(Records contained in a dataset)
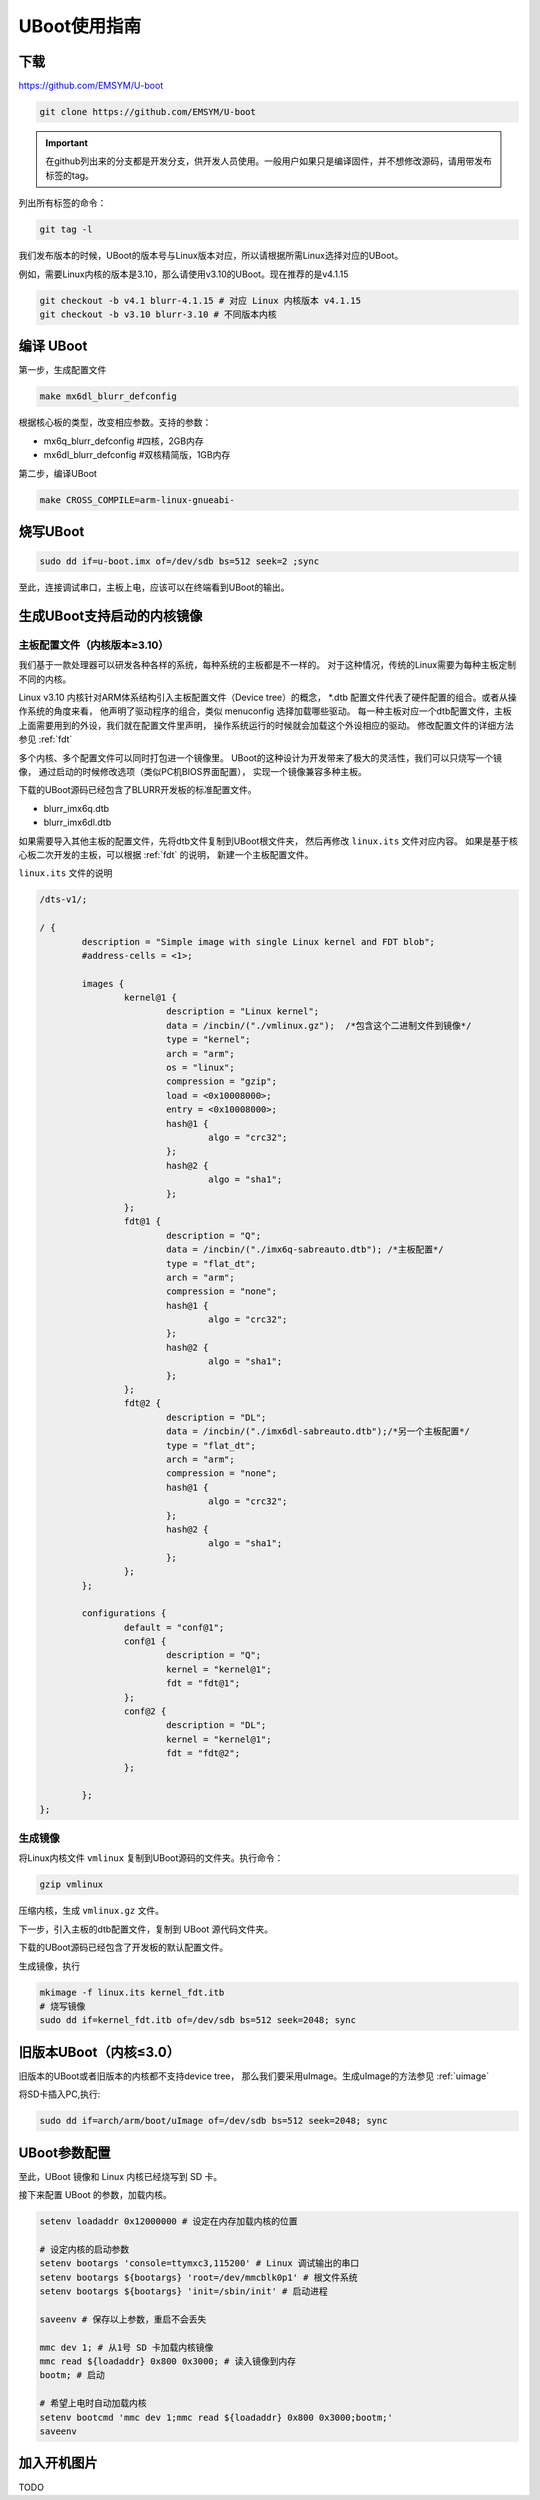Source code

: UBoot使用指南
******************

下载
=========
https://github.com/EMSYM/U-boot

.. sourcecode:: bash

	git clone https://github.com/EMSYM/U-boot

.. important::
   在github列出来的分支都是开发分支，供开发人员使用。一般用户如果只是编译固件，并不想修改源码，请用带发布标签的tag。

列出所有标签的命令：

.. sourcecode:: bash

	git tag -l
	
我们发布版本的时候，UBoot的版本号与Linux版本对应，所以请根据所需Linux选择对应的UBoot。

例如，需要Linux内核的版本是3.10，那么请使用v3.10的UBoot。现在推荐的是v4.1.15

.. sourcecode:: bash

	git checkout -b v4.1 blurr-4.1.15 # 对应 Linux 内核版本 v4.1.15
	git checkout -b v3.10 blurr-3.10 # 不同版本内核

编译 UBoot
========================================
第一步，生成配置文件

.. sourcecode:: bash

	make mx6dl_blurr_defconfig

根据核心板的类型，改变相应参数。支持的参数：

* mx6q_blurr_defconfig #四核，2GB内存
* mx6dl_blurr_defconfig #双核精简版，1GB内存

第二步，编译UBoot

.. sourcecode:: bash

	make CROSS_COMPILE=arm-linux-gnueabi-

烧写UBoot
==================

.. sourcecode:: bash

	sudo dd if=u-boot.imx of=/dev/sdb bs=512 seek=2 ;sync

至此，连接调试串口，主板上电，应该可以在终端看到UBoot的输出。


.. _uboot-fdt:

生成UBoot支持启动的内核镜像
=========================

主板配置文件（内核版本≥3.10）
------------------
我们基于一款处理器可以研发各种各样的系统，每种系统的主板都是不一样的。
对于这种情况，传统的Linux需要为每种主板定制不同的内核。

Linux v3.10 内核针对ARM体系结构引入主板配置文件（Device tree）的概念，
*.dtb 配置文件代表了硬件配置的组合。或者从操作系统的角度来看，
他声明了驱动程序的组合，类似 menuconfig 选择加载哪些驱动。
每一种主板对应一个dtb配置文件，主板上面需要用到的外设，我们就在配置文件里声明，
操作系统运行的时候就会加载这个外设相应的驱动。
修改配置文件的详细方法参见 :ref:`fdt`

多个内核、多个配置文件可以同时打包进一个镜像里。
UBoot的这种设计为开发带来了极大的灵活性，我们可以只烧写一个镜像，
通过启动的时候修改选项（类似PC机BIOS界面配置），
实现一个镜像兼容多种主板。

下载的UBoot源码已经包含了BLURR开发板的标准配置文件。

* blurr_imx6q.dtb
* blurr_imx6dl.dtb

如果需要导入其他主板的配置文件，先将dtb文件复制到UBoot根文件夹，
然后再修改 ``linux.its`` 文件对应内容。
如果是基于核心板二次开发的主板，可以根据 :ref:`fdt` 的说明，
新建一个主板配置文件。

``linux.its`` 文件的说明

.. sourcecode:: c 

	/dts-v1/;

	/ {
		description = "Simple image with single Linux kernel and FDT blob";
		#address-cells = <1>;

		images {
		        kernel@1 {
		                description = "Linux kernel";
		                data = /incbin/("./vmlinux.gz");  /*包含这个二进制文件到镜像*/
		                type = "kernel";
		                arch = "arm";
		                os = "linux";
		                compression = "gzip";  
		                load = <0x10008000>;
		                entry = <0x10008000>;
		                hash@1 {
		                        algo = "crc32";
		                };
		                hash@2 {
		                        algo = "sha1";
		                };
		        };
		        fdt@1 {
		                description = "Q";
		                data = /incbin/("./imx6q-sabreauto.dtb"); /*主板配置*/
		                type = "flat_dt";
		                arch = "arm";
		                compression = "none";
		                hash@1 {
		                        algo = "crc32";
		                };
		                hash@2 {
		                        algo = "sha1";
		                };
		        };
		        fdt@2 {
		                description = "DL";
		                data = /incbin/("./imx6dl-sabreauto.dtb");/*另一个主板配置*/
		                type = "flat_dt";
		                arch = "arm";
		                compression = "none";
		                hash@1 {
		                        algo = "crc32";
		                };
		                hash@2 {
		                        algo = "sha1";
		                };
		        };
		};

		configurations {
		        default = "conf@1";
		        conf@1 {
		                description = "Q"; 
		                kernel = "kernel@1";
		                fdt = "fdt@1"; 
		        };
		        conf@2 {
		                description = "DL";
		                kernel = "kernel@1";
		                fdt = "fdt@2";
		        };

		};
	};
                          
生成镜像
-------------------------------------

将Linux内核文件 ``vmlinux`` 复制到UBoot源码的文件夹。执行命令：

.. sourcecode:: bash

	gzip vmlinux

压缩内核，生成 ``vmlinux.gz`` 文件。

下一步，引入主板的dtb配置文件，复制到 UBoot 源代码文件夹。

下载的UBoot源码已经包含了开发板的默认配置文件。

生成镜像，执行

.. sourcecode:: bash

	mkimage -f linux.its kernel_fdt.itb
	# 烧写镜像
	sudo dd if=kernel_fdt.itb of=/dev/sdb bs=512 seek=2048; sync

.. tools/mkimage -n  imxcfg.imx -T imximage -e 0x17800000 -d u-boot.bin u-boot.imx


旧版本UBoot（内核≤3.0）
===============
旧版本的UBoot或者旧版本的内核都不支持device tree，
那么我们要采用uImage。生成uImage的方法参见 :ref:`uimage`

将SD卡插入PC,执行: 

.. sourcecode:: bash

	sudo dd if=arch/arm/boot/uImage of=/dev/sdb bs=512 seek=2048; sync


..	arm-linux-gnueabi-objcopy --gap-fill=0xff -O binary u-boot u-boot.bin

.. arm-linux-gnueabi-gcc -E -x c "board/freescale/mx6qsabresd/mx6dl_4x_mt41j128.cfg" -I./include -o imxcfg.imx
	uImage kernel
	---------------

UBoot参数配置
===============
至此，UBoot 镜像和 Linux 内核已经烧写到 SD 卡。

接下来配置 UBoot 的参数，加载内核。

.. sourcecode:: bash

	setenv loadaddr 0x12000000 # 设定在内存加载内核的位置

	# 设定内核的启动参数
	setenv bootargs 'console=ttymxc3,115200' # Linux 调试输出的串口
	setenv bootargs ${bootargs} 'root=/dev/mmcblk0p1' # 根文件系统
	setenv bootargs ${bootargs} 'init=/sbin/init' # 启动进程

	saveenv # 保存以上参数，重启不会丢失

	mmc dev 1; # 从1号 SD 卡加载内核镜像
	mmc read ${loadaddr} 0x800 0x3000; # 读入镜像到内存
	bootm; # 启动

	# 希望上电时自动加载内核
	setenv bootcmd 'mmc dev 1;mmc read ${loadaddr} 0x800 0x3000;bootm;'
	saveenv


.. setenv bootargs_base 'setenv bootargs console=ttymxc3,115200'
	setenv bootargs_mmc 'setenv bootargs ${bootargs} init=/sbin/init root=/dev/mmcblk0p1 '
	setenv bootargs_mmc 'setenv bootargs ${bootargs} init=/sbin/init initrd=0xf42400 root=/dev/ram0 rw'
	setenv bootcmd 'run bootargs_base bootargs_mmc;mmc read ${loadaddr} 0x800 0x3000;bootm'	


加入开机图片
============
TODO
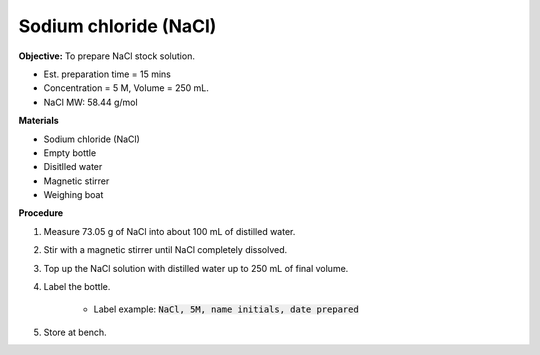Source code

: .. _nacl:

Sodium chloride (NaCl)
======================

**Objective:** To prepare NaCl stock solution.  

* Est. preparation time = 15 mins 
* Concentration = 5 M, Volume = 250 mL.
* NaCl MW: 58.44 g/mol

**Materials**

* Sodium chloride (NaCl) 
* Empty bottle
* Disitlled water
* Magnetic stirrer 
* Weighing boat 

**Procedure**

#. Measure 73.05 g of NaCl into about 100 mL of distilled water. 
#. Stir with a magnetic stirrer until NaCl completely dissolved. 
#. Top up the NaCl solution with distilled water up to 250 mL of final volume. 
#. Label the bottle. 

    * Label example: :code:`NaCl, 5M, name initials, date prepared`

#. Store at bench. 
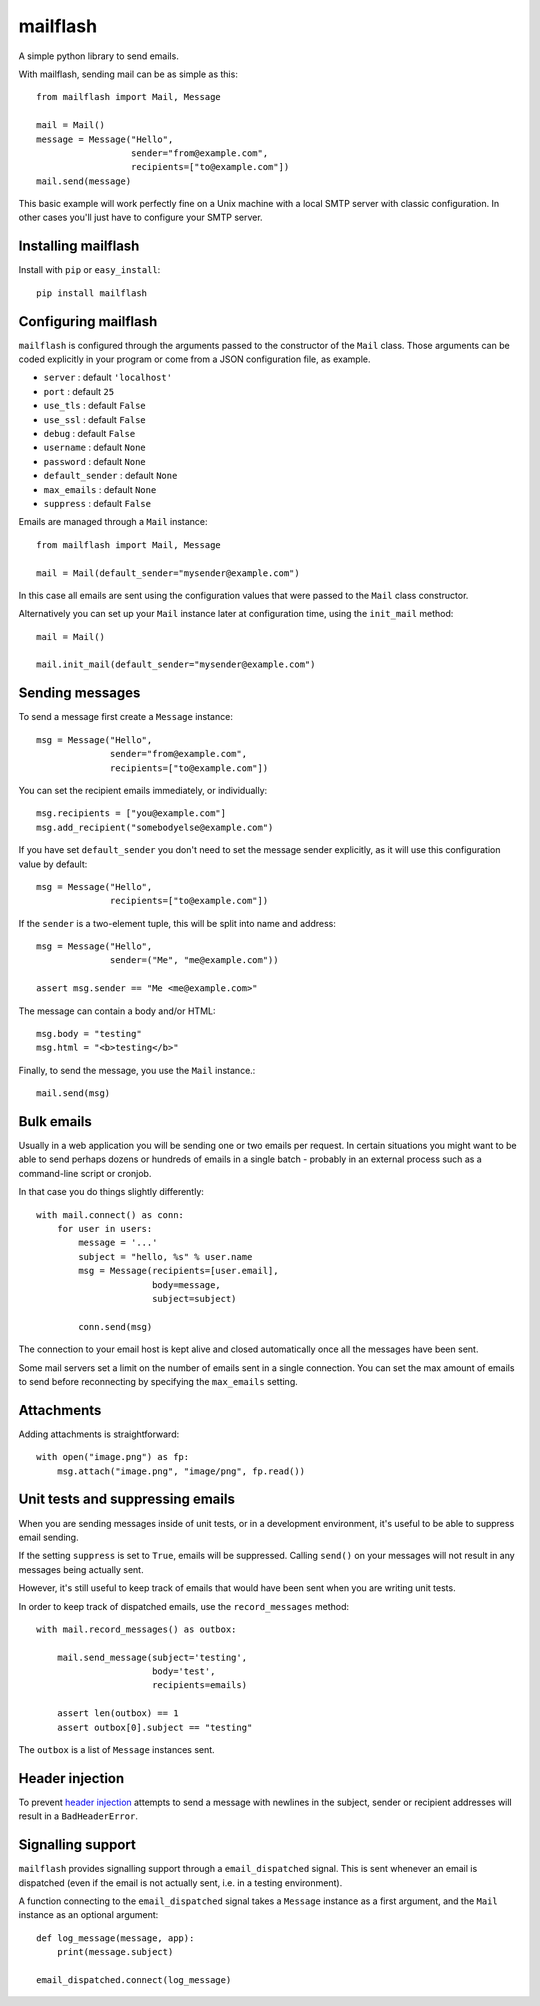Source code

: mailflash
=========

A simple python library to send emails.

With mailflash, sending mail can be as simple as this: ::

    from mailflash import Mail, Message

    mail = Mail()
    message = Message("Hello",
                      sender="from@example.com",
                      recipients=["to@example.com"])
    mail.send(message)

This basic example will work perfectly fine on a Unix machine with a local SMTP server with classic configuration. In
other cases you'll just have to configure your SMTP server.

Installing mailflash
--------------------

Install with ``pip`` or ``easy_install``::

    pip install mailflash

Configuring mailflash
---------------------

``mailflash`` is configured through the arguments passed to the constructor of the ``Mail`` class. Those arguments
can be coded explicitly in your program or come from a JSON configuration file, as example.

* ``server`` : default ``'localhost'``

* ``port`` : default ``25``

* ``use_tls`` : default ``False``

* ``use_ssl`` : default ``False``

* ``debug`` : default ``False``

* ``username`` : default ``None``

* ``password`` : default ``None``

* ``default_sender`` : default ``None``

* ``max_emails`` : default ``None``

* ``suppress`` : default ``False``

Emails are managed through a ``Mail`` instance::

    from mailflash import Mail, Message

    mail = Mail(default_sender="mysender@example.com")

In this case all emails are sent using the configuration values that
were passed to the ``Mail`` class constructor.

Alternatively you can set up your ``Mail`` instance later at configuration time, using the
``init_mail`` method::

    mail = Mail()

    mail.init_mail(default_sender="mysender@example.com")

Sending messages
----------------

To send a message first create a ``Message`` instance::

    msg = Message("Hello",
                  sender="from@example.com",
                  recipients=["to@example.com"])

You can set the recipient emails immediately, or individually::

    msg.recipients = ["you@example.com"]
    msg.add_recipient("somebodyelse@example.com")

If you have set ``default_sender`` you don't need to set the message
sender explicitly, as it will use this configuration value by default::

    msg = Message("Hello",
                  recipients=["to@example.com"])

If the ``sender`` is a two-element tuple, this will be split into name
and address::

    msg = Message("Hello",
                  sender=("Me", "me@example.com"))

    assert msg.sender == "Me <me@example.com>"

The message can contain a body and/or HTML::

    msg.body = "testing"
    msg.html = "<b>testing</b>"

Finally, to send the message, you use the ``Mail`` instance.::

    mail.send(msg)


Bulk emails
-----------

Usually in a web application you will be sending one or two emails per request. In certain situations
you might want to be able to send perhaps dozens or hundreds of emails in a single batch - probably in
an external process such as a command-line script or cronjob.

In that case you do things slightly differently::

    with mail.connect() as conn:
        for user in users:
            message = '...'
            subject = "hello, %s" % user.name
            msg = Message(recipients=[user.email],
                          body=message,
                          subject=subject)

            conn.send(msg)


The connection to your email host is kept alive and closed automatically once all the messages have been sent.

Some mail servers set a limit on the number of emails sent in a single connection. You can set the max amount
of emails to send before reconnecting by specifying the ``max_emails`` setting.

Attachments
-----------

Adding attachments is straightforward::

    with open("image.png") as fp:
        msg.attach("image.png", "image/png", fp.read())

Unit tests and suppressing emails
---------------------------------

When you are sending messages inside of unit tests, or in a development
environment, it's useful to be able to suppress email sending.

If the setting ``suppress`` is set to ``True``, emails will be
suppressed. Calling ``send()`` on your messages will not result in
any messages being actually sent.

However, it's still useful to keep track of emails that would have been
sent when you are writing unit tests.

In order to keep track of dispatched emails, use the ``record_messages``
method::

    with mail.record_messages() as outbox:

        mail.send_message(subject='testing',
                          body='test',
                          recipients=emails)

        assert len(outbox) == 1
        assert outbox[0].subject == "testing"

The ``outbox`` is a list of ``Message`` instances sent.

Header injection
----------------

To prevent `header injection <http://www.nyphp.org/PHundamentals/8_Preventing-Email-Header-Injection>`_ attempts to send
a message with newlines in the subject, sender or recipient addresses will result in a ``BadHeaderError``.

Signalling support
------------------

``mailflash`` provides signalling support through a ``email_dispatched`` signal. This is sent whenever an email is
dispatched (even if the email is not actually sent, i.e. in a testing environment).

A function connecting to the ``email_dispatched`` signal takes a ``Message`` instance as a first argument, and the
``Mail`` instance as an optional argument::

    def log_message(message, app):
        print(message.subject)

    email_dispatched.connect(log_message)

What is required: Return exactly, and only, the lines above starting at the line that contains "In that case" and ending at the line that contains "conn.send(msg)".

Your response:
In that case you do things slightly differently::

    with mail.connect() as conn:
        for user in users:
            message = '...'
            subject = "hello, %s" % user.name
            msg = Message(recipients=[user.email],
                          body=message,
                          subject=subject)

            conn.send(msg)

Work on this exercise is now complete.